**TO-DO ITEM:**
Count the lines in the entries below that contain the string "linux", with uppercase and lowercase letters treated as different. Reply with the number alone.

**GIVEN INFORMATION:**
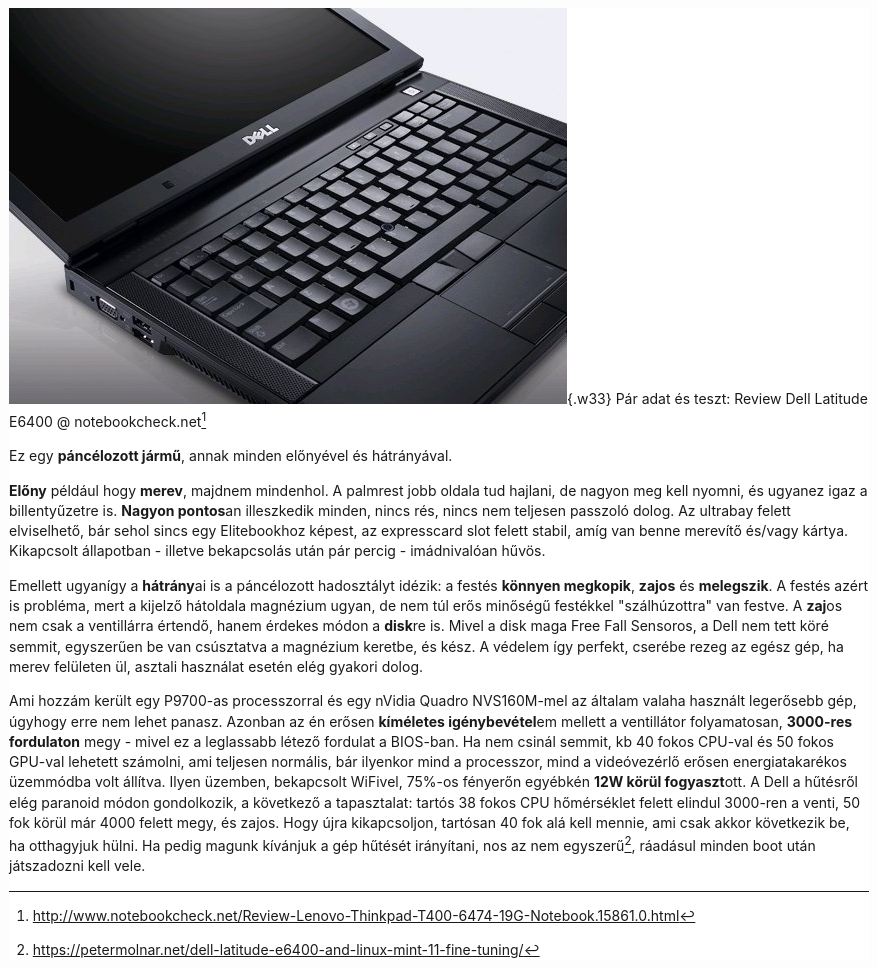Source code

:![dell\_latitude\_e6400](dell_latitude_e6400-left.jpg){.w33} Pár adat és
teszt: Review Dell Latitude E6400 @ notebookcheck.net[^1]

Ez egy **páncélozott jármű**, annak minden előnyével és hátrányával.

**Előny** például hogy **merev**, majdnem mindenhol. A palmrest jobb
oldala tud hajlani, de nagyon meg kell nyomni, és ugyanez igaz a
billentyűzetre is. **Nagyon pontos**an illeszkedik minden, nincs rés,
nincs nem teljesen passzoló dolog. Az ultrabay felett elviselhető, bár
sehol sincs egy Elitebookhoz képest, az expresscard slot felett stabil,
amíg van benne merevítő és/vagy kártya. Kikapcsolt állapotban - illetve
bekapcsolás után pár percig - imádnivalóan hűvös.

Emellett ugyanígy a **hátrány**ai is a páncélozott hadosztályt idézik: a
festés **könnyen megkopik**, **zajos** és **melegszik**. A festés azért
is probléma, mert a kijelző hátoldala magnézium ugyan, de nem túl erős
minőségű festékkel "szálhúzottra" van festve. A **zaj**os nem csak a
ventillárra értendő, hanem érdekes módon a **disk**re is. Mivel a disk
maga Free Fall Sensoros, a Dell nem tett köré semmit, egyszerűen be van
csúsztatva a magnézium keretbe, és kész. A védelem így perfekt, cserébe
rezeg az egész gép, ha merev felületen ül, asztali használat esetén elég
gyakori dolog.

Ami hozzám került egy P9700-as processzorral és egy nVidia Quadro
NVS160M-mel az általam valaha használt legerősebb gép, úgyhogy erre nem
lehet panasz. Azonban az én erősen **kíméletes igénybevétel**em mellett
a ventillátor folyamatosan, **3000-res fordulaton** megy - mivel ez a
leglassabb létező fordulat a BIOS-ban. Ha nem csinál semmit, kb 40 fokos
CPU-val és 50 fokos GPU-val lehetett számolni, ami teljesen normális,
bár ilyenkor mind a processzor, mind a videóvezérlő erősen
energiatakarékos üzemmódba volt állítva. Ilyen üzemben, bekapcsolt
WiFivel, 75%-os fényerőn egyébkén **12W körül fogyaszt**ott. A Dell a
hűtésről elég paranoid módon gondolkozik, a következő a tapasztalat:
tartós 38 fokos CPU hőmérséklet felett elindul 3000-ren a venti, 50 fok
körül már 4000 felett megy, és zajos. Hogy újra kikapcsoljon, tartósan
40 fok alá kell mennie, ami csak akkor következik be, ha otthagyjuk
hülni. Ha pedig magunk kívánjuk a gép hűtését irányítani, nos az nem
egyszerű[^2], ráadásul minden boot után játszadozni kell vele.


[^1]: <http://www.notebookcheck.net/Review-Lenovo-Thinkpad-T400-6474-19G-Notebook.15861.0.html>
[^2]: <https://petermolnar.net/dell-latitude-e6400-and-linux-mint-11-fine-tuning/>
[^3]: <https://petermolnar.net/better-driver-for-bcm4322-802-11abgn-in-ubuntu-10-10/>
[^4]: <http://www.webupd8.org/2010/06/how-to-install-nvidia-25635-display.html>
[^5]: <https://petermolnar.net/dell-latitude-e6400-and-linux-mint-11-fine-tuning/#nvidia>
[^6]: <http://www.newmodeus.com/shop/index.php?main_page=product_info&products_id=224>
[^7]: <http://www.notebookcheck.net/Review-Lenovo-Thinkpad-T400-6474-19G-Notebook.15861.0.html>
[^8]: <http://www.colorware.com/imagegalleries.aspx?galFilter=8>
[^9]: <http://www.opentip.com/Electronics-Computers/Lindy-In-Pcmcia-Card-Reader-p-1971501.html>
[^10]: <http://www.google.com/search?hl=en&q=Lenovo+Gemplus+Smart+Card+Reader#q=Lenovo+Gemplus+Smart+Card+Reader&hl=en&prmd=ivns&source=univ&tbm=shop&tbo=u&sa=X&ei=0OYCTvneB4jPhAees6GHDg&ved=0CD0QrQQ&bav=on.2,or.r_gc.r_pw.&fp=d934deac8855874e&biw=1366&bih=641>
[^11]: <http://www.thinkwiki.org/wiki/ThinkWiki>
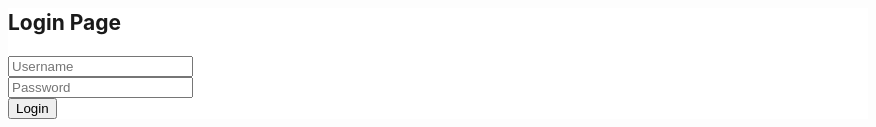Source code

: <div class="container" id="loginContainer">
  <h2>Login Page</h2>
  <form id="loginForm">
    <input type="text" placeholder="Username" id="username">
    <br>
    <input type="password" placeholder="Password" id="password">
    <br>
    <button type="submit">Login</button>
  </form>
</div>

<div class="container options" id="grievanceOptions" style="display: none;">
  <h2>Select Option</h2>
  <button onclick="showGrievanceOptions('cc')">Submit Grievance to CC</button>
  <button onclick="showGrievanceOptions('hod')">Submit Grievance to HOD</button>
  <button onclick="showGrievanceOptions('dean')">Submit Grievance to Dean</button>
</div>

<div class="container options" id="ccGrievance" style="display: none;">
  <h2>Grievance to CC</h2>
  <form id="ccGrievanceForm" onsubmit="submitGrievance('cc'); return false;">
    <input type="text" placeholder="Subject" id="ccSubject">
    <br>
    <textarea placeholder="Explanation" id="ccExplanation"></textarea>
    <br>
    <button type="submit">Submit Grievance</button>
  </form>
</div>

<div class="container options" id="hodGrievance" style="display: none;">
  <h2>Grievance to HOD</h2>
  <form id="hodGrievanceForm" onsubmit="submitGrievance('hod'); return false;">
    <input type="text" placeholder="Subject" id="hodSubject">
    <br>
    <textarea placeholder="Explanation" id="hodExplanation"></textarea>
    <br>
    <button type="submit">Submit Grievance</button>
  </form>
</div>

<div class="container options" id="deanGrievance" style="display: none;">
  <h2>Grievance to Dean</h2>
  <form id="deanGrievanceForm" onsubmit="submitGrievance('dean'); return false;">
    <input type="text" placeholder="Subject" id="deanSubject">
    <br>
    <textarea placeholder="Explanation" id="deanExplanation"></textarea>
    <br>
    <button type="submit">Submit Grievance</button>
  </form>
</div>

<div class="container" id="successMessage" style="display: none;">
  <h2>Grievance Successfully Submitted</h2>
</div>
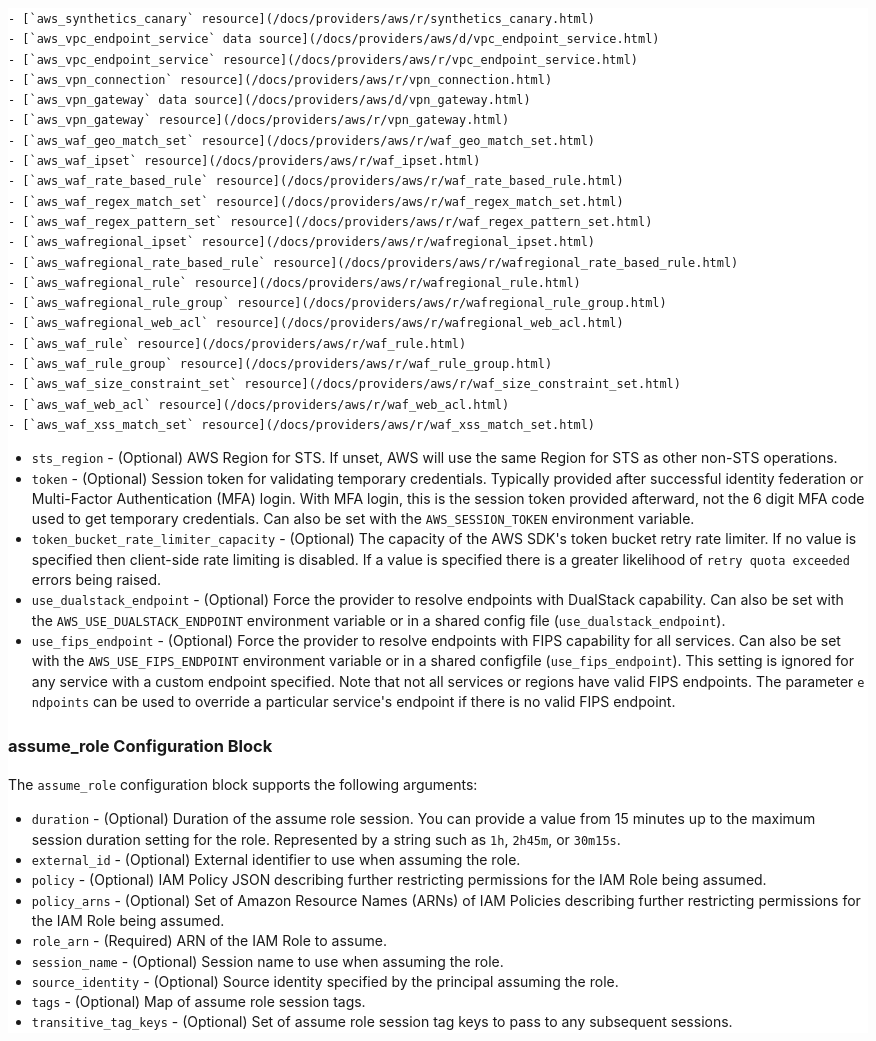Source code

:     - [`aws_synthetics_canary` resource](/docs/providers/aws/r/synthetics_canary.html)
    - [`aws_vpc_endpoint_service` data source](/docs/providers/aws/d/vpc_endpoint_service.html)
    - [`aws_vpc_endpoint_service` resource](/docs/providers/aws/r/vpc_endpoint_service.html)
    - [`aws_vpn_connection` resource](/docs/providers/aws/r/vpn_connection.html)
    - [`aws_vpn_gateway` data source](/docs/providers/aws/d/vpn_gateway.html)
    - [`aws_vpn_gateway` resource](/docs/providers/aws/r/vpn_gateway.html)
    - [`aws_waf_geo_match_set` resource](/docs/providers/aws/r/waf_geo_match_set.html)
    - [`aws_waf_ipset` resource](/docs/providers/aws/r/waf_ipset.html)
    - [`aws_waf_rate_based_rule` resource](/docs/providers/aws/r/waf_rate_based_rule.html)
    - [`aws_waf_regex_match_set` resource](/docs/providers/aws/r/waf_regex_match_set.html)
    - [`aws_waf_regex_pattern_set` resource](/docs/providers/aws/r/waf_regex_pattern_set.html)
    - [`aws_wafregional_ipset` resource](/docs/providers/aws/r/wafregional_ipset.html)
    - [`aws_wafregional_rate_based_rule` resource](/docs/providers/aws/r/wafregional_rate_based_rule.html)
    - [`aws_wafregional_rule` resource](/docs/providers/aws/r/wafregional_rule.html)
    - [`aws_wafregional_rule_group` resource](/docs/providers/aws/r/wafregional_rule_group.html)
    - [`aws_wafregional_web_acl` resource](/docs/providers/aws/r/wafregional_web_acl.html)
    - [`aws_waf_rule` resource](/docs/providers/aws/r/waf_rule.html)
    - [`aws_waf_rule_group` resource](/docs/providers/aws/r/waf_rule_group.html)
    - [`aws_waf_size_constraint_set` resource](/docs/providers/aws/r/waf_size_constraint_set.html)
    - [`aws_waf_web_acl` resource](/docs/providers/aws/r/waf_web_acl.html)
    - [`aws_waf_xss_match_set` resource](/docs/providers/aws/r/waf_xss_match_set.html)
* `sts_region` - (Optional) AWS Region for STS. If unset, AWS will use the same Region for STS as other non-STS operations.
* `token` - (Optional) Session token for validating temporary credentials. Typically provided after successful identity federation or Multi-Factor Authentication (MFA) login. With MFA login, this is the session token provided afterward, not the 6 digit MFA code used to get temporary credentials.  Can also be set with the `AWS_SESSION_TOKEN` environment variable.
* `token_bucket_rate_limiter_capacity` - (Optional) The capacity of the AWS SDK's token bucket retry rate limiter. If no value is specified then client-side rate limiting is disabled. If a value is specified there is a greater likelihood of `retry quota exceeded` errors being raised.
* `use_dualstack_endpoint` - (Optional) Force the provider to resolve endpoints with DualStack capability. Can also be set with the `AWS_USE_DUALSTACK_ENDPOINT` environment variable or in a shared config file (`use_dualstack_endpoint`).
* `use_fips_endpoint` - (Optional) Force the provider to resolve endpoints with FIPS capability for all services.
  Can also be set with the `AWS_USE_FIPS_ENDPOINT` environment variable or in a shared configfile (`use_fips_endpoint`).
  This setting is ignored for any service with a custom endpoint specified.
  Note that not all services or regions have valid FIPS endpoints.
  The parameter `endpoints` can be used to override a particular service's endpoint if there is no valid FIPS endpoint.

### assume_role Configuration Block

The `assume_role` configuration block supports the following arguments:

* `duration` - (Optional) Duration of the assume role session.
  You can provide a value from 15 minutes up to the maximum session duration setting for the role.
  Represented by a string such as `1h`, `2h45m`, or `30m15s`.
* `external_id` - (Optional) External identifier to use when assuming the role.
* `policy` - (Optional) IAM Policy JSON describing further restricting permissions for the IAM Role being assumed.
* `policy_arns` - (Optional) Set of Amazon Resource Names (ARNs) of IAM Policies describing further restricting permissions for the IAM Role being assumed.
* `role_arn` - (Required) ARN of the IAM Role to assume.
* `session_name` - (Optional) Session name to use when assuming the role.
* `source_identity` - (Optional) Source identity specified by the principal assuming the role.
* `tags` - (Optional) Map of assume role session tags.
* `transitive_tag_keys` - (Optional) Set of assume role session tag keys to pass to any subsequent sessions.
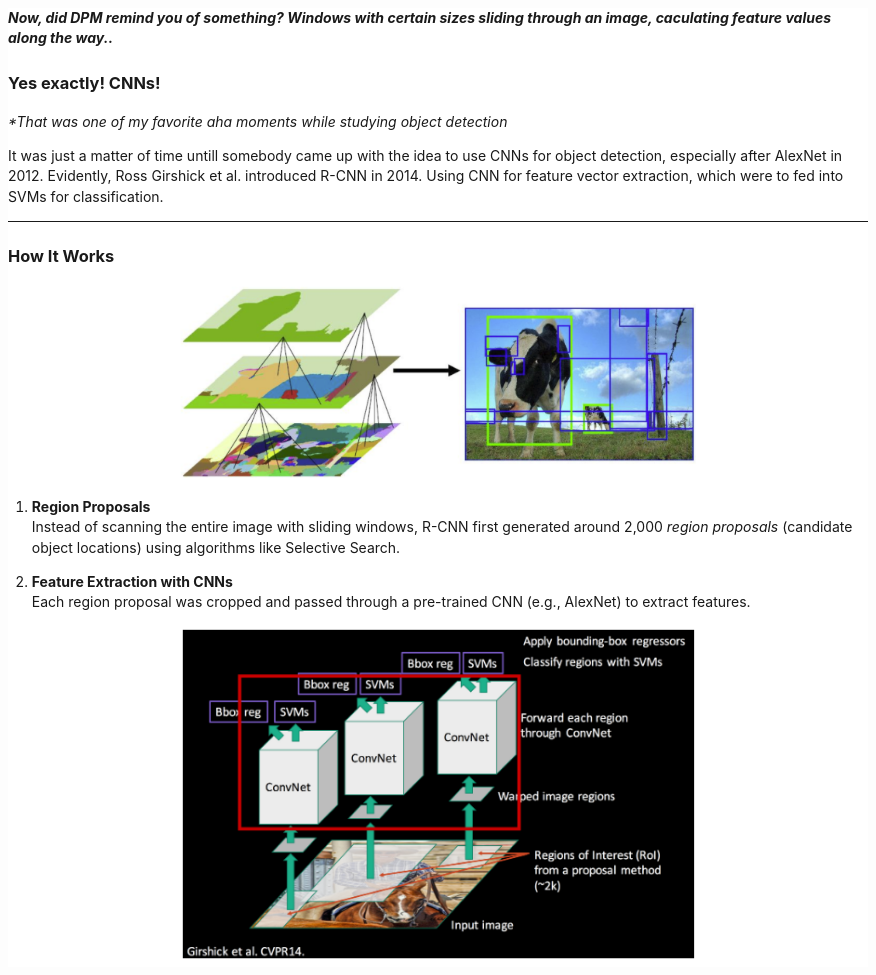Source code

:***Now, did DPM remind you of something? Windows with certain sizes sliding through an image, caculating feature values along the way..***

### Yes exactly! CNNs!
_*That was one of my favorite aha moments while studying object detection_

It was just a matter of time untill somebody came up with the idea to use CNNs for object detection, especially after AlexNet in 2012. Evidently, Ross Girshick et al. introduced R-CNN in 2014. Using CNN for feature vector extraction, which were to fed into SVMs for classification.

---
### How It Works
<p align="center">
  <img src="./assets/img/selective_search.png" width="60%"/>
</p>

1. **Region Proposals**  
   Instead of scanning the entire image with sliding windows, R-CNN first generated around 2,000 *region proposals* (candidate object locations) using algorithms like Selective Search.

2. **Feature Extraction with CNNs**  
   Each region proposal was cropped and passed through a pre-trained CNN (e.g., AlexNet) to extract features.

<p align="center">
  <img src="./assets/img/R_CNN_flow_complete.png" width="60%"/>
</p>
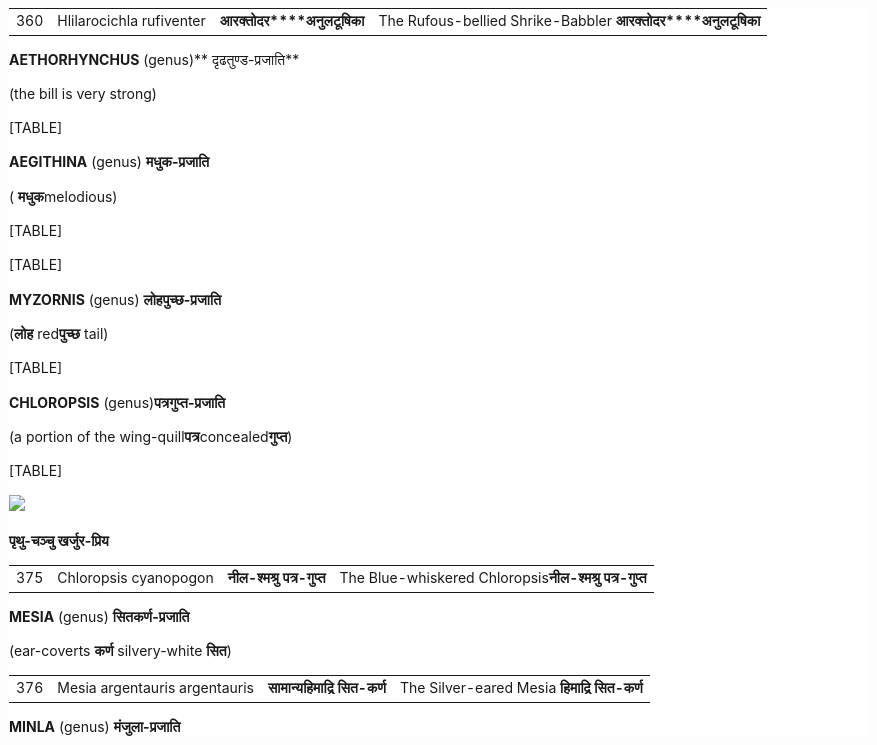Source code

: |     |                          |                             |                                                               |
|-----|--------------------------|-----------------------------|---------------------------------------------------------------|
| 360 | Hlilarocichla rufiventer | **आरक्तोदर****अनुलटूषिका** | The Rufous-bellied Shrike-Babbler **आरक्तोदर****अनुलटूषिका** |



**AETHORHYNCHUS** (genus)** दृढतुण्ड-प्रजाति**

(the bill is very strong)

[TABLE]



**AEGITHINA** (genus) **मधुक-प्रजाति**

( **मधुक**melodious)

[TABLE]







[TABLE]



**MYZORNIS** (genus) **लोहपुच्छ-प्रजाति**

(**लोह** red**पुच्छ** tail)

[TABLE]



**CHLOROPSIS** (genus)**पत्रगुप्त-प्रजाति**

(a portion of the wing-quill**पत्र**concealed**गुप्त**)

[TABLE]

![](../books_images/1672744844.jpg)

**पृथु-चञ्चु खर्जुर-प्रिय**  


|     |                       |                            |                                                          |
|-----|-----------------------|----------------------------|----------------------------------------------------------|
| 375 | Chloropsis cyanopogon | **नील-श्मश्रु पत्र-गुप्त** | The Blue-whiskered Chloropsis**नील-श्मश्रु पत्र-गुप्त** |



**MESIA** (genus) **सितकर्ण-प्रजाति**

(ear-coverts **कर्ण** silvery-white **सित**)  


|     |                               |                               |                                              |
|-----|-------------------------------|-------------------------------|----------------------------------------------|
| 376 | Mesia argentauris argentauris | **सामान्यहिमाद्रि सित-कर्ण** | The Silver-eared Mesia **हिमाद्रि सित-कर्ण** |



**MINLA** (genus) **मंजुला-प्रजाति**


[^1]: "*Parrots taught to ropeat Lord Buddha s maxims have been described as शाक्यशासनकुशल in हर्षचरित, ch. 8."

**EXERCISE RESPONSE:**
2